Au lendemain de la condamnation des leaders de Wakit Tamma, lundi 6 juin à Moussoro à la suite d'une audience foraine, la rédaction d'Ialtchad a sillonné quelques organisations de défenses des droits de l'homme ce mardi 7 juin. La Commission nationale des droits de l'homme(CNDH) et la Ligue tchadienne des droits de l'homme(LTDH) se félicitent de leur libération même si elle est conditionnelle. Elles déplorent le laxisme de la Justice tchadienne dans le respect du droit de la défense. Reportage.
11 heures. Palais de Justice de N'Djamena, capitale tchadienne. La cour grouillait de monde, quelques auditions des prévenus de la maison d'arrêt se déroulaient. Mais les avocats n'ont pas encore levé leur mot d'ordre de grève malgré la libération de leurs collègues arrêtés. Notre objectif est de rencontrer le président par intérim de la Ligue tchadienne des droits de l'homme (LTDH) Me Adoum Mahamat Boukar. Dans son bureau, après de poignées de mains, nous allons à l'essentiel : après procès des leaders des Wakit Tamma à Moussoro.
Me Adoum Boukar estime que même si les leaders de Wakit Tamma ont été libérés, ils ont écopé quand même d’une condamnation avec sursis. Selon lui, la LTDH avait condamné dès le début cette affaire « les droits de la défense n’ont pas été respectés », a-t-il dit. Pour lui, profiter de la bonne foi des gens pour les livrer aux services de renseignements généraux (SRG ) n'est pas du tout normal.

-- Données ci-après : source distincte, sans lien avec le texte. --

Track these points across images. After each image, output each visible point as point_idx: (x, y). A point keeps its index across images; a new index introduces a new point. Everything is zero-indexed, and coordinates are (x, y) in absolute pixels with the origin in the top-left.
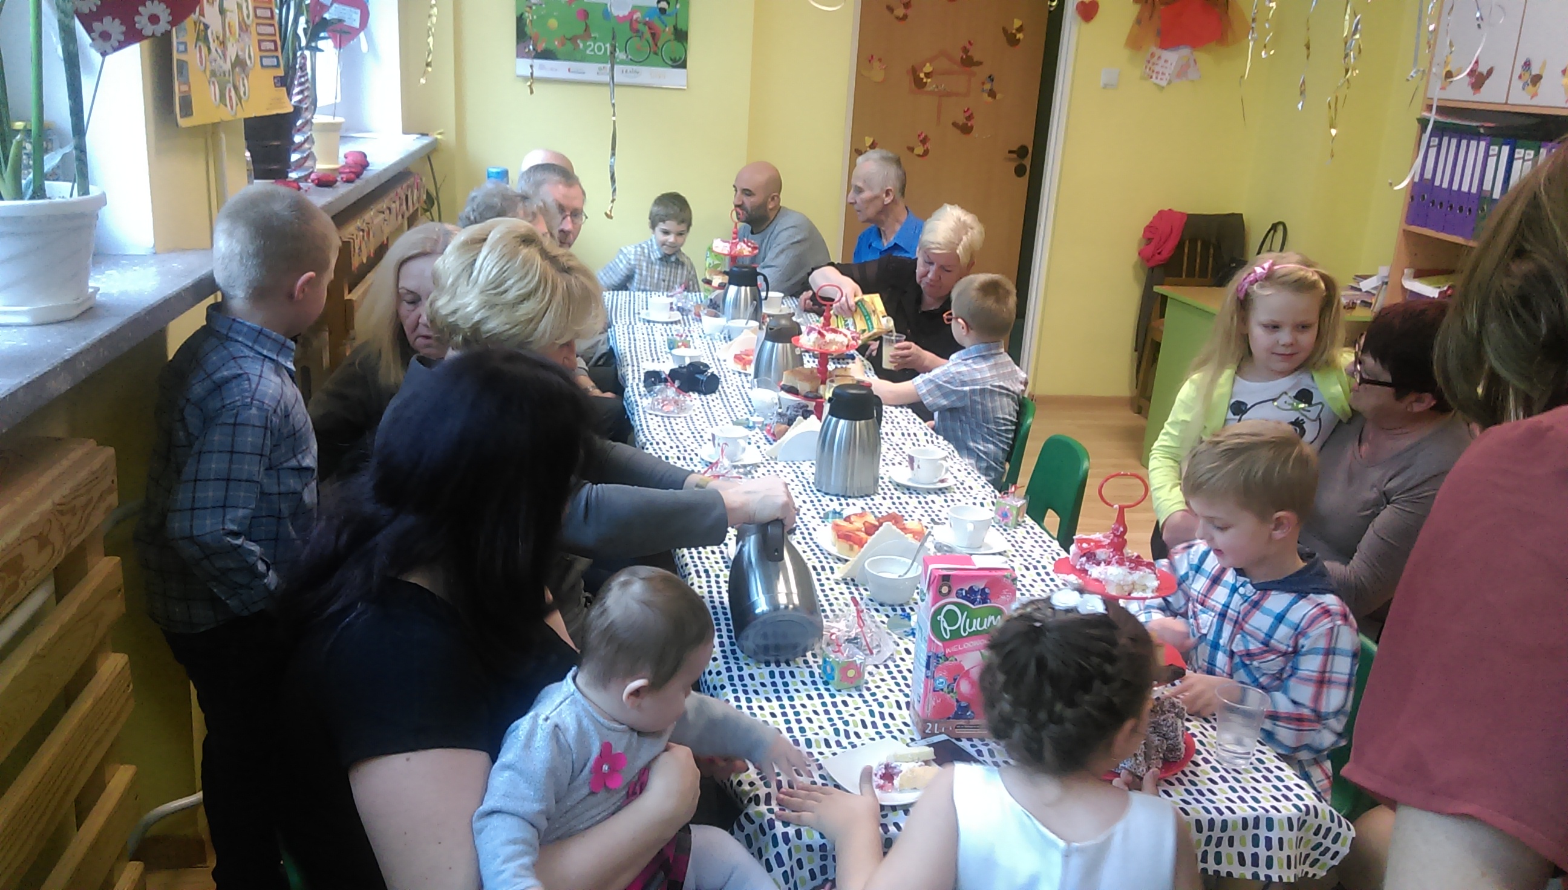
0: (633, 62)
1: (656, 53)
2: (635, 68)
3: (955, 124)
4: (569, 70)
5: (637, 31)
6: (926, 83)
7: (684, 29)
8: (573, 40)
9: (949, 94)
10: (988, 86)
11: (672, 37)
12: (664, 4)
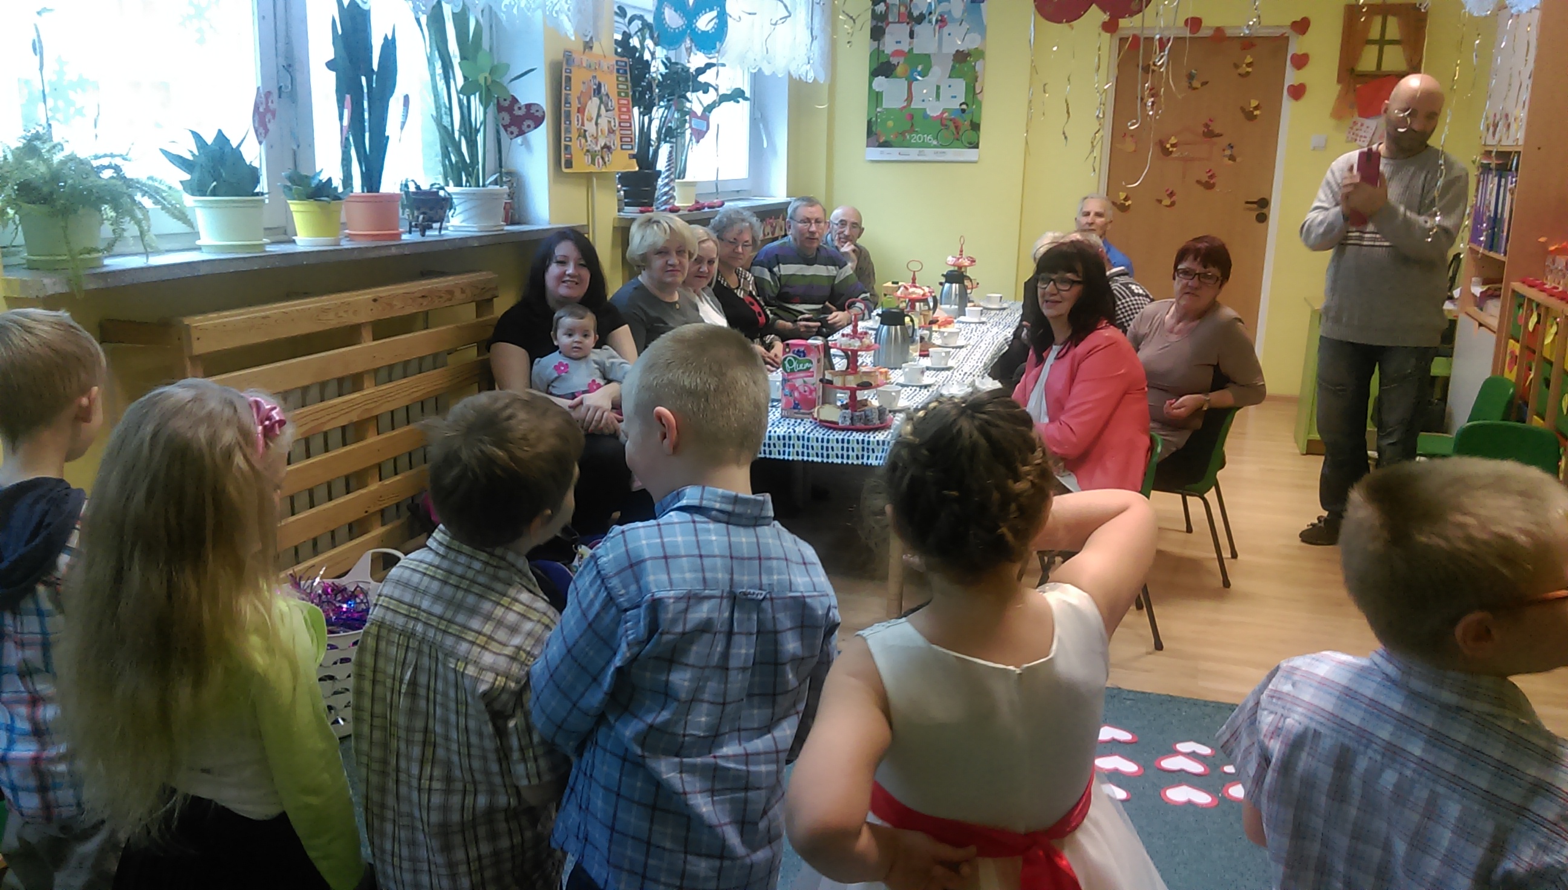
0: (942, 146)
1: (958, 140)
2: (943, 150)
3: (1198, 182)
4: (899, 154)
5: (946, 125)
6: (1172, 152)
7: (978, 122)
8: (903, 134)
9: (1192, 160)
10: (1228, 152)
11: (969, 128)
12: (964, 107)
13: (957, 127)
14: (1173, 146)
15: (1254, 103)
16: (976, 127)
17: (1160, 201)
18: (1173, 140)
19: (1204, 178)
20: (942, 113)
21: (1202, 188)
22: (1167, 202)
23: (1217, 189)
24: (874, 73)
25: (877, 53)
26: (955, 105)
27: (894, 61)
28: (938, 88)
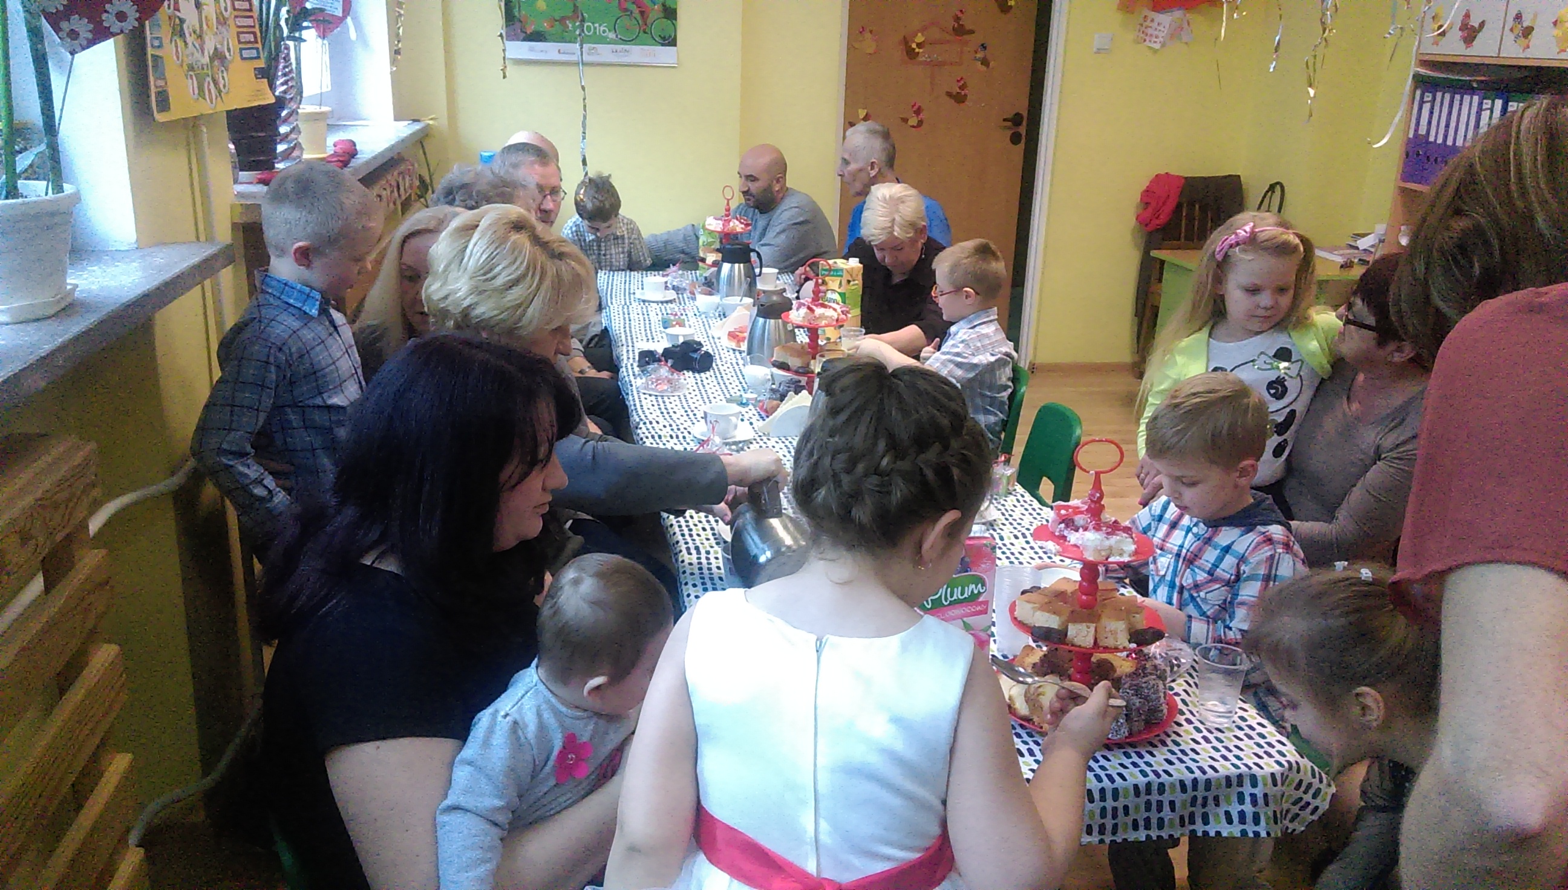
0: (625, 42)
1: (645, 32)
2: (626, 47)
3: (949, 94)
4: (559, 51)
5: (626, 10)
6: (918, 53)
7: (673, 6)
8: (562, 20)
9: (940, 64)
10: (979, 55)
11: (662, 15)
13: (642, 13)
14: (919, 45)
16: (670, 13)
18: (920, 38)
19: (955, 89)
21: (952, 102)
22: (913, 121)
23: (969, 103)
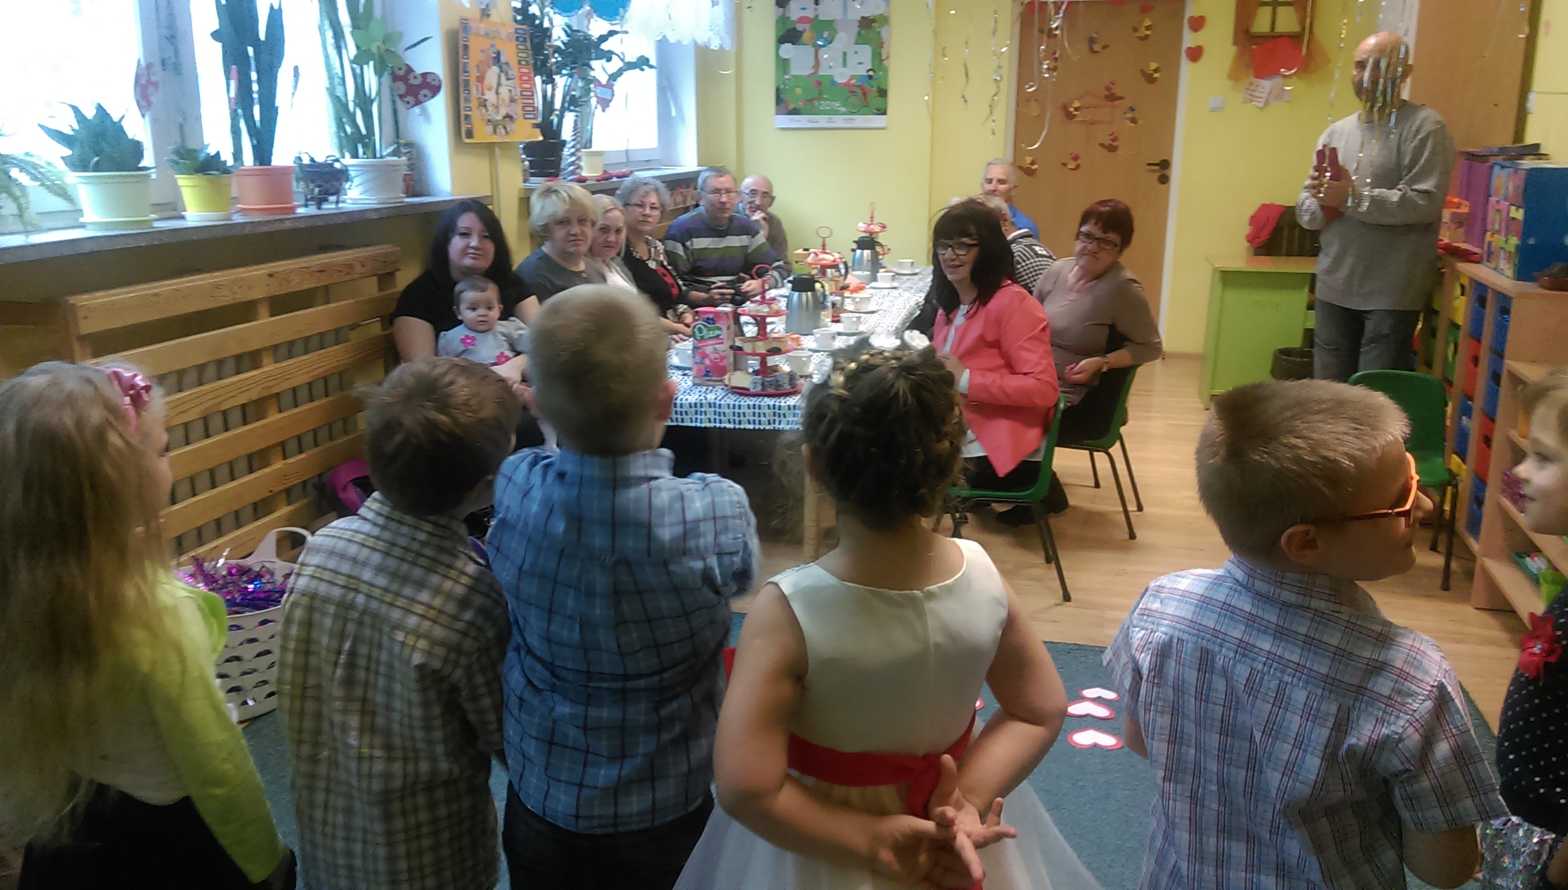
0: (852, 113)
1: (865, 106)
2: (852, 117)
3: (1102, 145)
4: (808, 121)
5: (853, 92)
6: (1075, 115)
7: (885, 88)
8: (812, 101)
9: (1093, 123)
10: (1129, 115)
11: (877, 94)
12: (871, 73)
13: (864, 94)
14: (1076, 109)
15: (1153, 66)
16: (883, 93)
17: (1065, 165)
18: (1077, 104)
19: (1107, 142)
20: (849, 80)
21: (1104, 151)
22: (1072, 165)
23: (1120, 152)
24: (781, 40)
25: (782, 20)
26: (862, 71)
27: (800, 27)
28: (845, 54)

À son avis ce n'est pas un bon procès. « C'est une affaire purement politique à qui on a donné un habillage juridique. Alors si la justice se comporte de cette manière, il n'y a plus de garantie pour les citoyens lambda. Il faut que le droit de la défense soit respecté. Les conditions d'un procès équitable ne sont pas réunies, pour ce jugement. Bien que les gens sont libérés, mais c'est une condamnation avec sursis », lance-t-il. Le président de la LTDH, affirme qu'ils s'attendaient à ce que la procédure soit annulée parce qu'elle est nulle au départ. Les avocats, dit-il, ont interjeté Appel et attendent que ces leaders soient rétablis dans leurs droits. Me Boukar assure que jusqu'à ce qu'une nouvelle décision soit prise par la Cour d'Appel, les leaders de Wakit Tamma peuvent exercer librement leurs activités.

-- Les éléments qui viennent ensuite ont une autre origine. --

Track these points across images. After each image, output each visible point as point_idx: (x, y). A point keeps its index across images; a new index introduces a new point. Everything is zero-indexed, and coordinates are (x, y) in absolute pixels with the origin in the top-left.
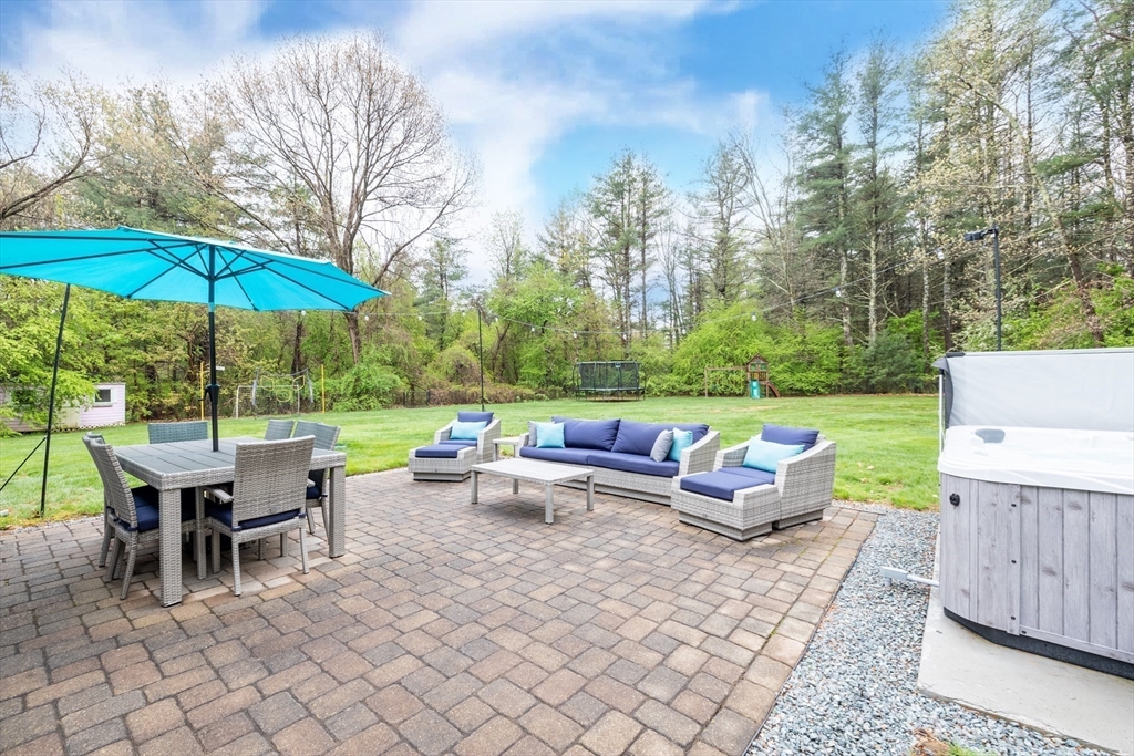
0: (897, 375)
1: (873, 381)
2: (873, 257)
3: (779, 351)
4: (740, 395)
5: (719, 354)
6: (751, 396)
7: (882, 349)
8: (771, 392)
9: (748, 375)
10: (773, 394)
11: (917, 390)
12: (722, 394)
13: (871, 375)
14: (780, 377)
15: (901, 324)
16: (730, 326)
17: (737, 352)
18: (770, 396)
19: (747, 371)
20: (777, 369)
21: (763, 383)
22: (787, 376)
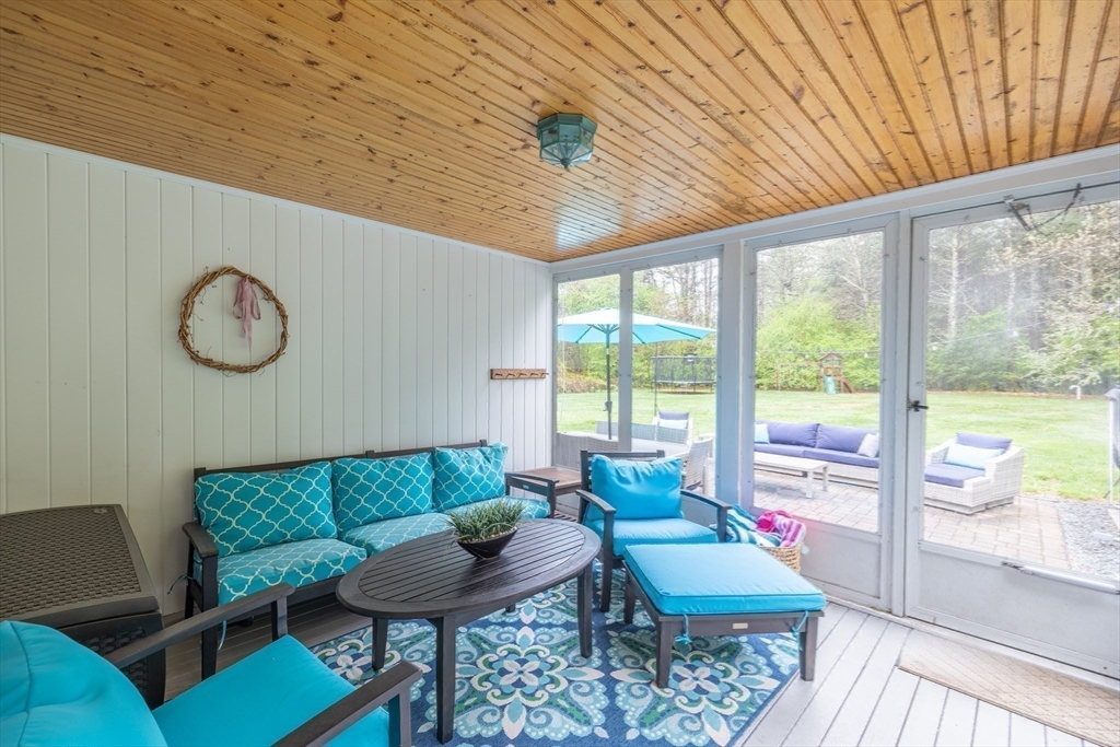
0: (978, 373)
1: (952, 379)
2: (955, 254)
3: (852, 348)
4: (813, 389)
5: (790, 350)
6: (826, 390)
7: (961, 346)
8: (846, 387)
9: (823, 370)
10: (848, 389)
11: (998, 389)
12: (793, 389)
13: (949, 373)
14: (853, 373)
15: (984, 322)
16: (801, 322)
17: (808, 347)
18: (845, 392)
19: (821, 366)
20: (850, 365)
21: (838, 378)
22: (861, 372)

13 heures. Nous sommes au bureau de M. Mahamat Nour Ibédou, Président de la Commission nationale des droits de l'homme du Tchad (CNDH). Nous déclinons l'objet de notre visite qui reste le même: après procès de Moussoro. Il répond en affirmant qu'il faut d'abord se féliciter de cette libération même si elle est avec un sursis. Son institution a toujours plaider pour la libération de ses camarades leaders de Wakit Tamma. Il soutient qu'il faut restaurer un climat social afin de nous permettre d'avancer plus sûrement vers le dialogue national inclusif (DNI). La justice elle aussi a fait preuve de la sagesse, dit le président de la CNDH. « En âme et conscience, ces genres d'arrestations en cette période n'étaient pas la bienvenues. C'est à l'actif de tous, car leur arrestation n'arrangeait personne et dans l'intérêt de personne surtout pas du peuple tchadien », dit M. Ibédou. La justice tchadienne a toujours été liée à l'exécutif, c'est quelque chose à améliorer, dit-il. Le président de la CNDH soutient que jusqu'à nos jours notre justice n'a pas encore retrouvé ses lettres de noblesse. « C'est l'une de nos missions et nous allons faire en sorte que la Justice joue pleinement son rôle en toute objectivité, surtout il y a eu beaucoup d'entorses dans la procédure d'arrestation des avocats. C'était complètement une procédure biaisée. On a marché sur des principes de justice », confie le président de la CNDH.
M. Mahamat Nour Ibédou promet qu'en tant que conseiller du gouvernement, du Conseil national de transition (CNT) et du Président de la République, ils vont dire que la bonne gouvernance dépend du respect des droits de l'homme et des principes.